Opened 21 months ago

Closed 6 days ago

#35713 closed Bug (fixed)

Django generates invalid address on unicode characters in the local part of an e-mail address

Reported by: Mike Edmunds Owned by:
Component: Core (Mail) Version: dev
Severity: Normal Keywords:
Cc: Triage Stage: Accepted
Has patch: no Needs documentation: no
Needs tests: no Patch needs improvement: no
Easy pickings: no UI/UX: no

Description (last modified by Mike Edmunds)

#25986 attempted to add support for non-ASCII characters in the local-part (username) of an email address, by encoding it as an RFC 2047 encoded-word. PR#6377 landed in Django 1.10.

However, RFC 2047 specifically prohibits using an encoded-word in an addr-spec (the username@domain portion of an email address). Encoded-words are only allowed in address display-names.

The resulting email address is not supported by any known MTA or email client, and the message will either bounce or just disappear undelivered.

To reproduce:

from django.core.mail import EmailMessage
email = EmailMessage(to=["jörg@example.no"])
print(email.message().as_bytes().decode())  # examine generated message
# ...
# To: =?utf-8?b?asO2cmc=?=@example.no
# ...
email.send()  # if you've set up a mailbox for jörg at example.no

Actual results: as above (no errors)

Expected results: no =?utf-8?... encoded-word in the generated To addr-spec. And an error on the call to send() (or message()) saying that a non-ASCII local-part is not supported.

There is no supported way to send to non-ASCII usernames using 7-bit email headers.
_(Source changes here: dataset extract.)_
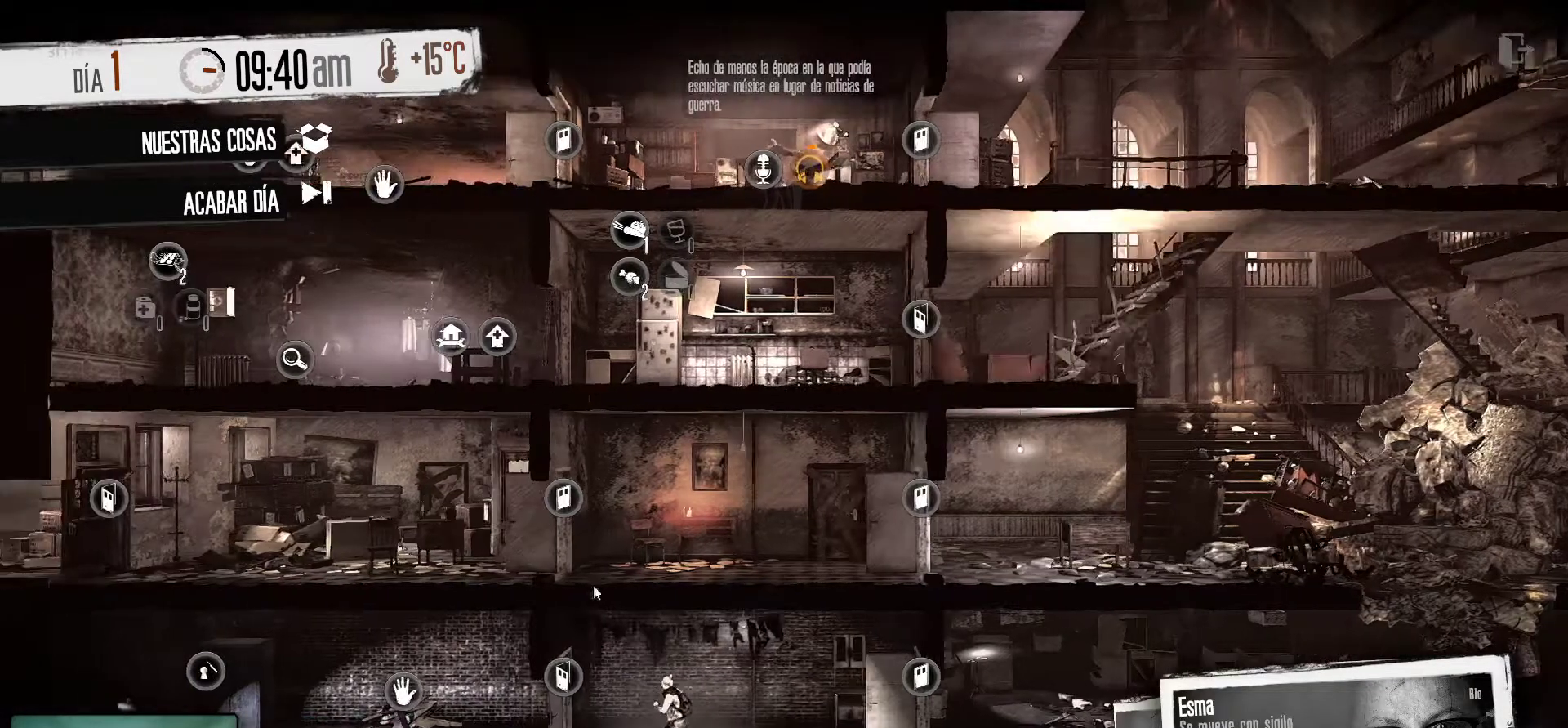
{"keys": [], "mouse": [], "mouse_move": "still", "events": []}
That requires using 8-bit headers with the SMTPUTF8 extension under RFC 6530/6531/6532. (That new feature request is ticket #35714; this ticket is solely about removing the current buggy behavior.)
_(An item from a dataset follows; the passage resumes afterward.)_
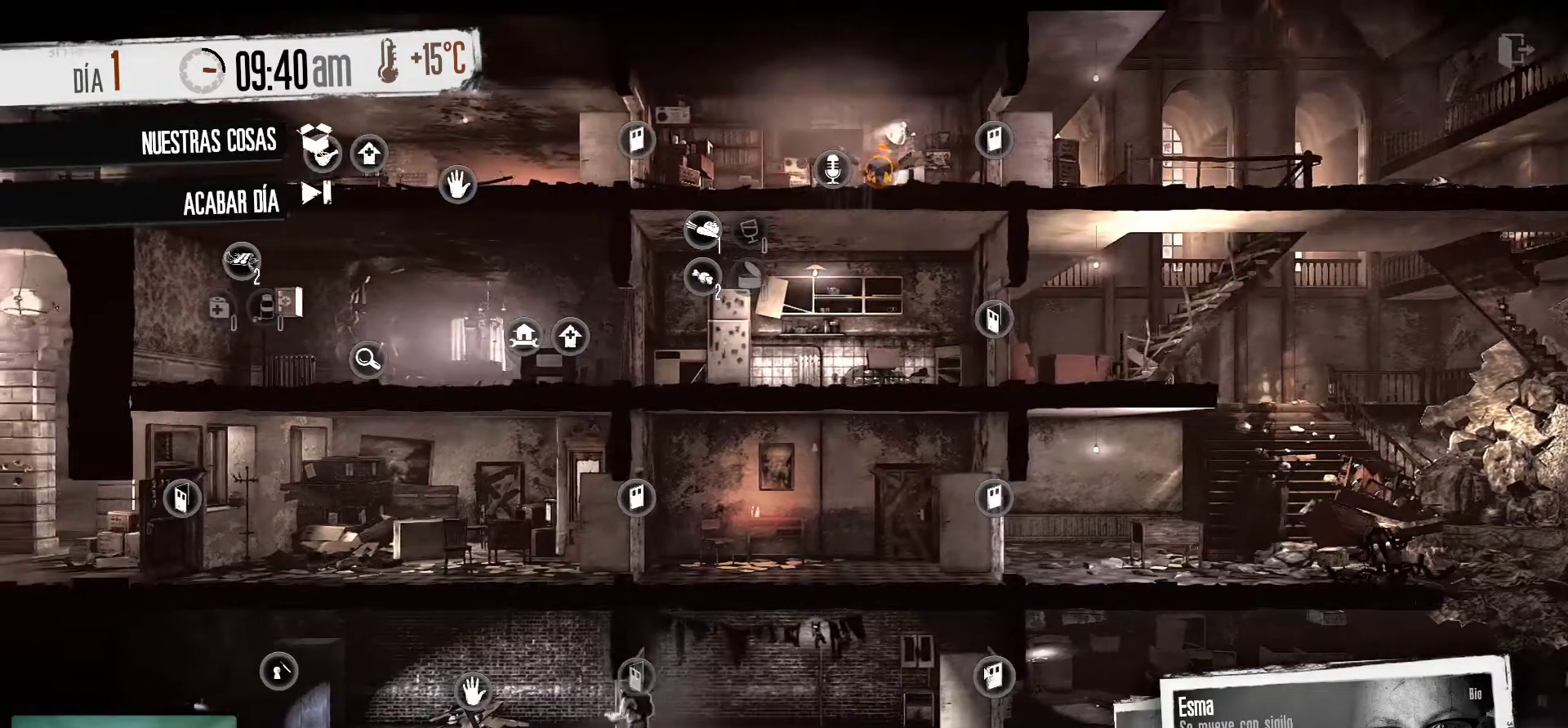
{"keys": [], "mouse": [], "mouse_move": "left", "events": []}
For more details see #25986 comments 12-13.

Change History (8)

comment:1 by Claude Paroz, 21 months ago

Triage Stage: UnreviewedAccepted
Version: 5.0dev

Looks legitimate.

comment:2 by YashRaj1506, 21 months ago

Owner: set to YashRaj1506
Status: newassigned

comment:3 by Mike Edmunds, 21 months ago

Description: modified (diff)

comment:4 by YashRaj1506, 21 months ago

Owner: YashRaj1506 removed
Status: assignednew

comment:5 by Mike Edmunds, 21 months ago

The patch for #35581 raises an error for non-ASCII local-parts in send() when using the SMTP EmailBackend.

Catching the error earlier, in message(), would require additional work.

Last edited 6 days ago by Mike Edmunds (previous) (diff)

comment:6 by Vaibhav Pant, 20 months ago

Owner: set to Vaibhav Pant
Status: newassigned

comment:7 by Vaibhav Pant, 7 days ago

Owner: Vaibhav Pant removed
Status: assignednew

comment:8 by Mike Edmunds, 6 days ago

Resolution: fixed
Status: newclosed

This was fixed when sending through Django's SMTP EmailBackend via #35581.

The Python bug affecting EmailMessage.message() serialization in general was recently fixed upstream and will be in Python 3.15 final. (Though it won't be backported to earlier Python versions.)

I don't think there's anything more Django reasonably can or should do about this, so I'm marking this fixed.